WORK REQUEST 1:
Answer these questions about the email thread:
(a) Which corpus is said to already have tagged POS word tokens and classifications?
(b) What does Richard Crowder say the idea sounds similar to?
(c) Where does David Ray suggest doing the solution?
WORK REQUEST 2:
Summarize the email thread in two sentences.
WORK REQUEST 3:
In the email thread, substitute "embeddings" for "fingerprints" in the passage from "On Fri, Oct 16, 2015 at 1:00" to "should be recognizable.", and write out that passage.

TEXT SECTION:
* * *
Another option I was using for gathering my data for statement/question
classification was to scrape answers.com http://www.answers.com/Q/FAQ/4571


- Carin


On Fri, Oct 16, 2015 at 1:00 PM, Carin Meier <[email protected]> wrote:

> There is a NPS Chat Corpus that already has tagged POS word tokens and
> classifications that could be used as part of test set
>
> http://faculty.nps.edu/cmartell/NPSChat.htm
>
> - Carin
>
> On Fri, Oct 16, 2015 at 12:50 PM, Matthew Taylor <[email protected]> wrote:
>
>> We don't have to use the fingerprints. Another way is to simply encode
>> the part of speech (POS) for each word. I'm sure that statements and
>> questions have different temporal POS patterns that should be recognizable.
>>
>>
>> ---------
>> Matt Taylor
>> OS Community Flag-Bearer
>> Numenta
>>
>> On Fri, Oct 16, 2015 at 9:10 AM, Richard Crowder <[email protected]>
>> wrote:
>>
>>> My 2 cent's - This sounds similar to DeepQA, that helped IBM Watson win
>>> Jeopardy?
>>> http://researcher.watson.ibm.com/researcher/view_group.php?id=2099
>>>
>>> On Fri, Oct 16, 2015 at 4:39 PM, cogmission (David Ray) <
>>> [email protected]> wrote:
>>>
>>>> Awesome Idea! I for one am in!
>>>>
>>>> I think there are some questions that arise concerning capability and
>>>> approach?
>>>>
>>>> My main question is:
>>>>
>>>> Considering that training a Cortical.io Fingerprint will organize SDRs
>>>> according to subject applicability, I'm not sure whether it will
>>>> differentiate according to degree of interrogative-ness? I have the same
>>>> question as to the HTM; whether predictions and anomalies can differentiate
>>>> according to degree of interrogative-ness...
>>>>
>>>> So my immediate suggestion for a solution to the above is to do it in
>>>> the "Encoder". That is, to spatially aggregate inputs (sentences) according
>>>> to their Part-Of-Speach question word order... For example:
>>>>
>>>> 1. Sentences beginning with Is, Are, Why, How, Do, What, Where, Whether
>>>> etc. should be encoded closer to each other...
* * *
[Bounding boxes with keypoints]
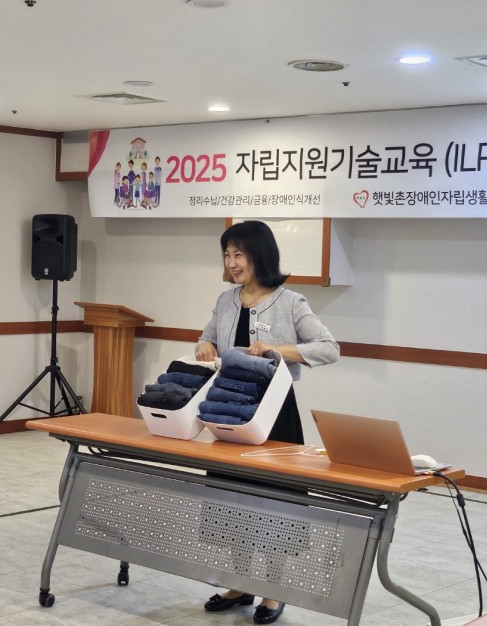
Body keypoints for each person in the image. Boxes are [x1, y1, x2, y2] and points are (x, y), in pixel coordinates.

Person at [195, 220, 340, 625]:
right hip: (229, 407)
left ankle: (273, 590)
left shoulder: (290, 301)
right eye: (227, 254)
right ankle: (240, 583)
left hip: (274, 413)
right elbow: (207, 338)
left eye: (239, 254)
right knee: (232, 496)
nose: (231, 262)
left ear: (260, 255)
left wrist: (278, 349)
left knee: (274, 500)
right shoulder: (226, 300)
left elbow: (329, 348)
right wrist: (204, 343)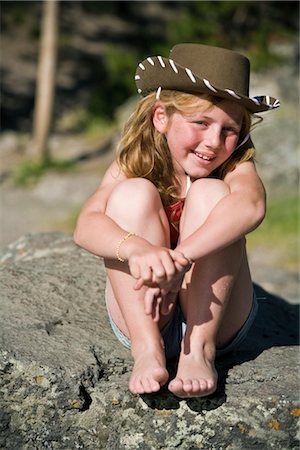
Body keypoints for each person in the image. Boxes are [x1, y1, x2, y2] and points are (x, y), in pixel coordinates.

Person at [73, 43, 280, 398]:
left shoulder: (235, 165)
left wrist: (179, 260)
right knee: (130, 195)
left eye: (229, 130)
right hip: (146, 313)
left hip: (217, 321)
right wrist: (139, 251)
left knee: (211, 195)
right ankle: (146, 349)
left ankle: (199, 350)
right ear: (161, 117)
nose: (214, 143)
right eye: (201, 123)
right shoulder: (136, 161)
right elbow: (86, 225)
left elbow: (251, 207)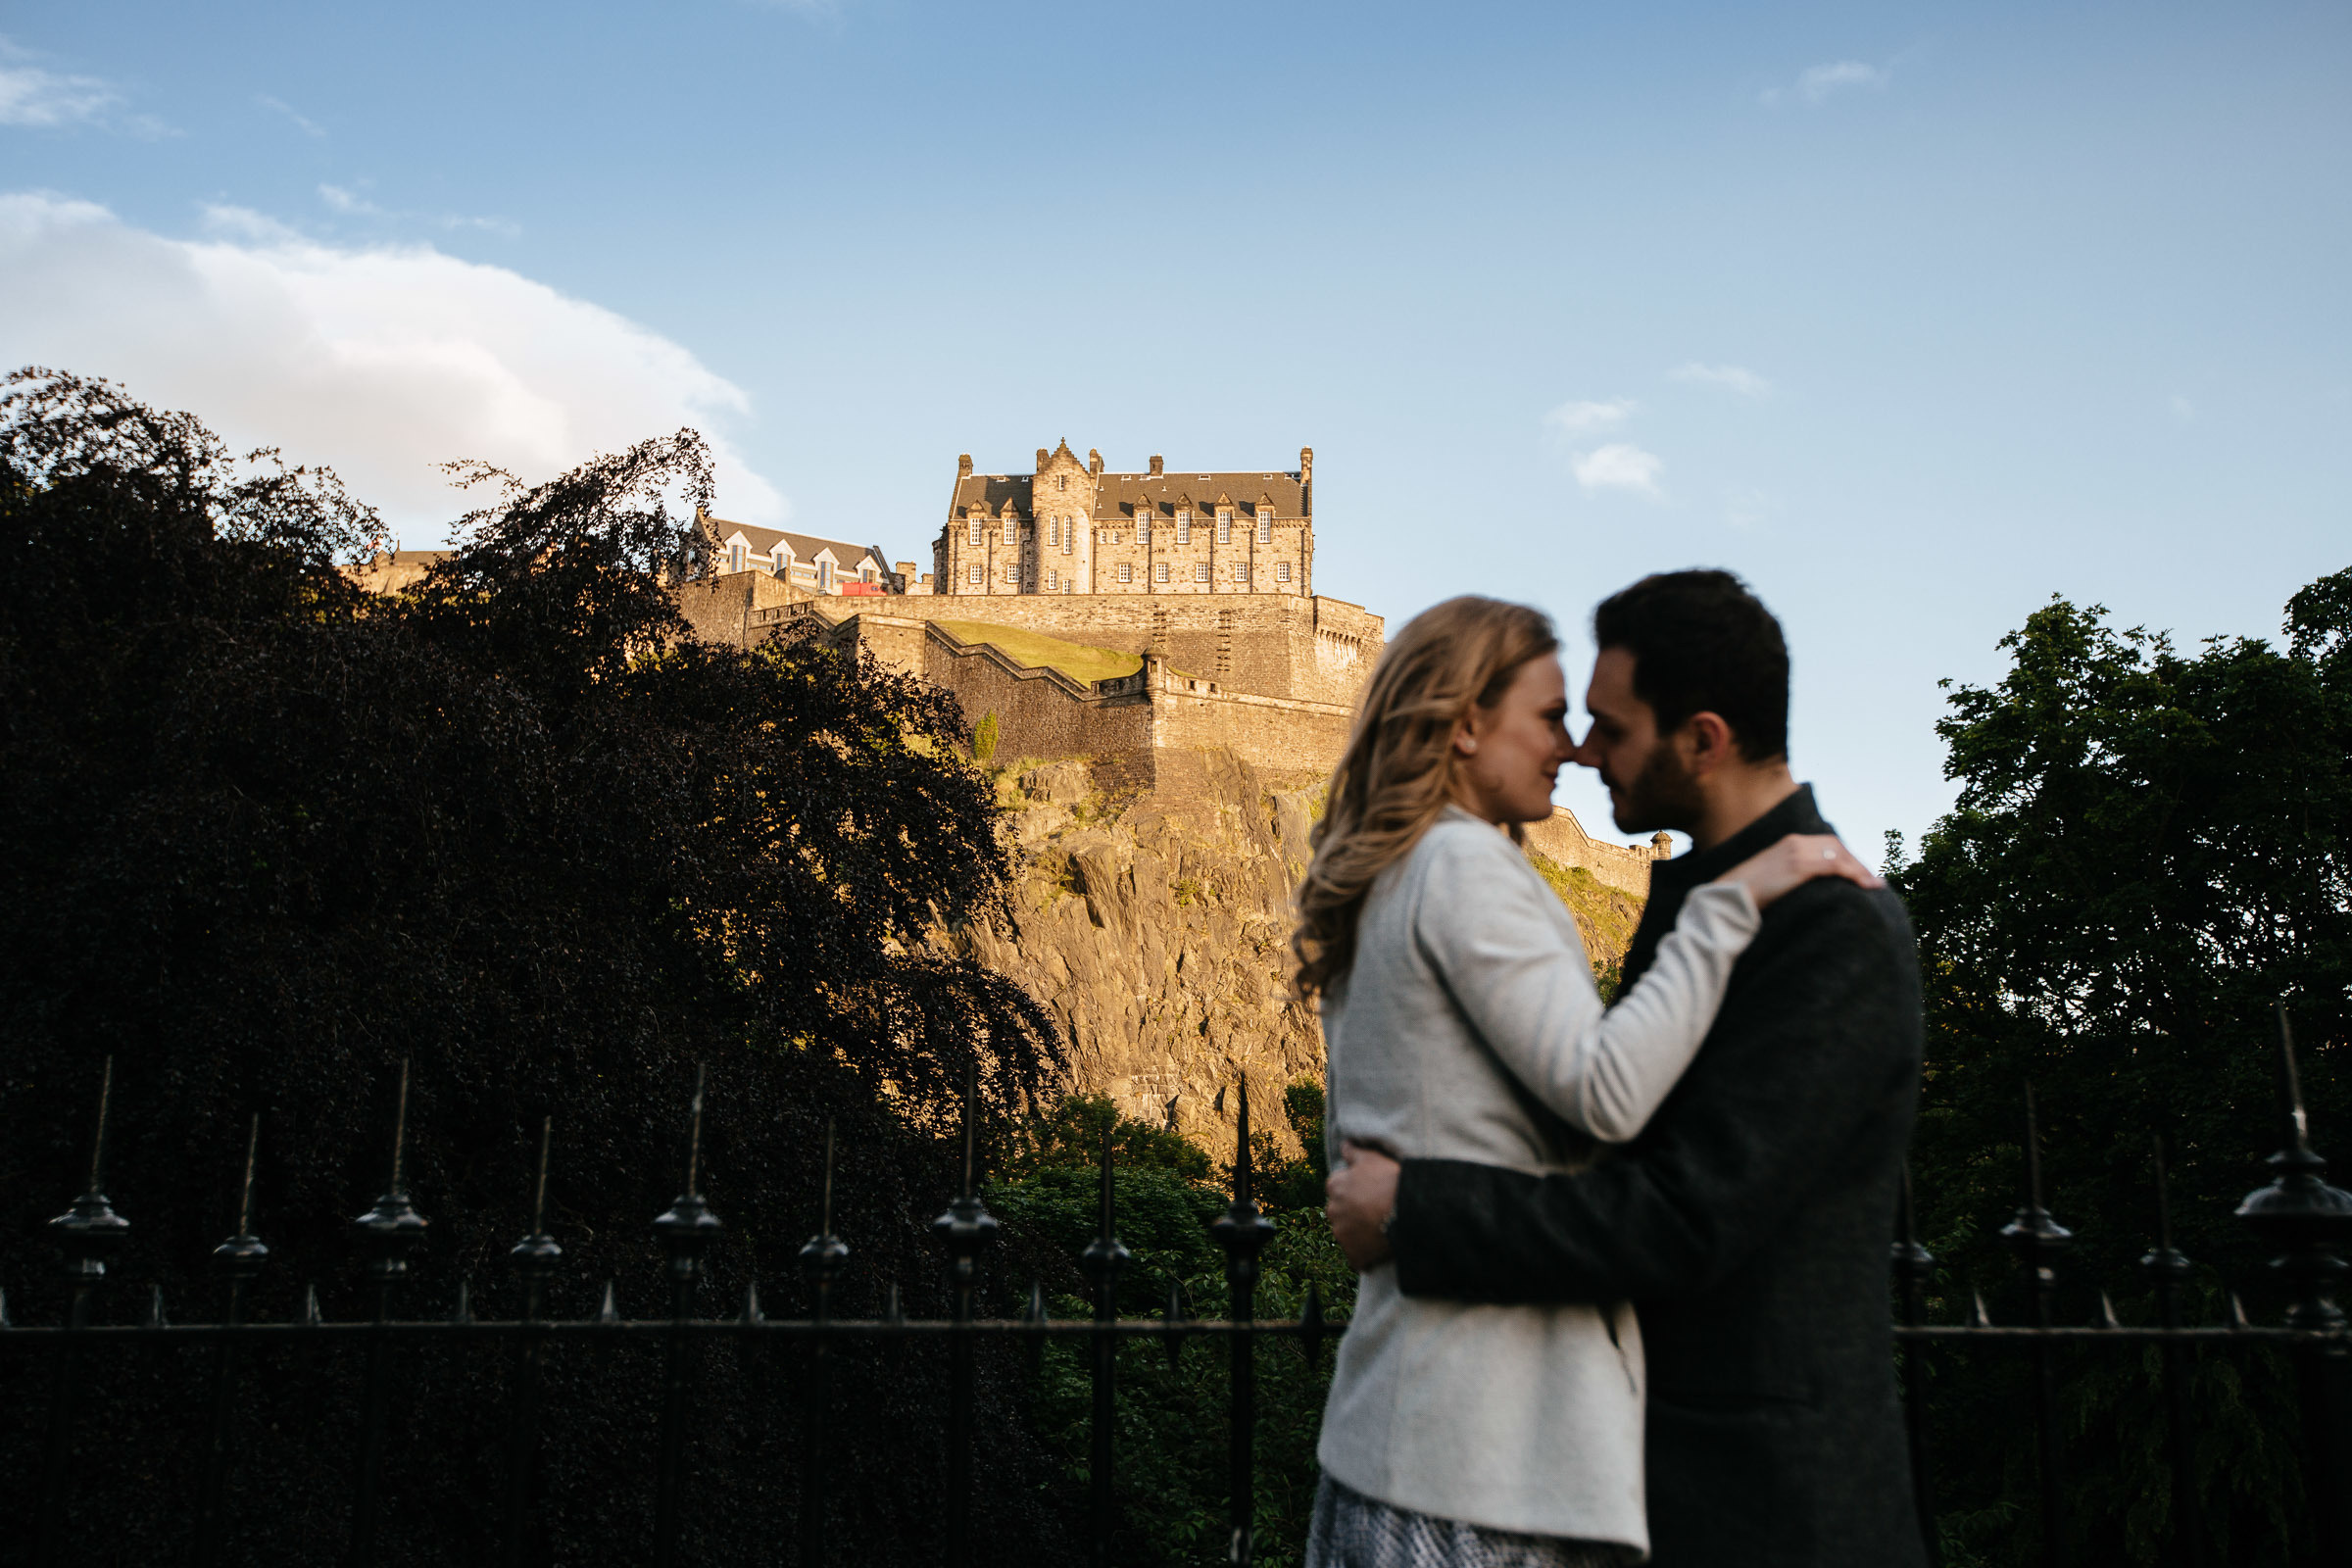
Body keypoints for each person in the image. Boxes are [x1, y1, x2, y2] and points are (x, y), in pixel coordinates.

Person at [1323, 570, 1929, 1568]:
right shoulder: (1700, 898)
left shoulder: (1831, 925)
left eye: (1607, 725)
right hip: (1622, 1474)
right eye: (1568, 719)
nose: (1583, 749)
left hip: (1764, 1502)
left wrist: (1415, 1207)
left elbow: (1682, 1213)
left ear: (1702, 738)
* * *
RESPONSE BOX 1:
(a) The NPS Chat Corpus.
(b) DeepQA, which helped IBM Watson win Jeopardy.
(c) In the "Encoder."

RESPONSE BOX 2:
Participants in the email thread on statement/question classification point to data sources such as answers.com and the NPS Chat Corpus, which already has tagged POS word tokens and classifications. Instead of relying on fingerprints, they suggest encoding the part of speech of each word or spatially aggregating sentences in the encoder by their question word order.

RESPONSE BOX 3:
On Fri, Oct 16, 2015 at 1:00 PM, Carin Meier <[email protected]> wrote:

> There is a NPS Chat Corpus that already has tagged POS word tokens and
> classifications that could be used as part of test set
>
> http://faculty.nps.edu/cmartell/NPSChat.htm
>
> - Carin
>
> On Fri, Oct 16, 2015 at 12:50 PM, Matthew Taylor <[email protected]> wrote:
>
>> We don't have to use the embeddings. Another way is to simply encode
>> the part of speech (POS) for each word. I'm sure that statements and
>> questions have different temporal POS patterns that should be recognizable.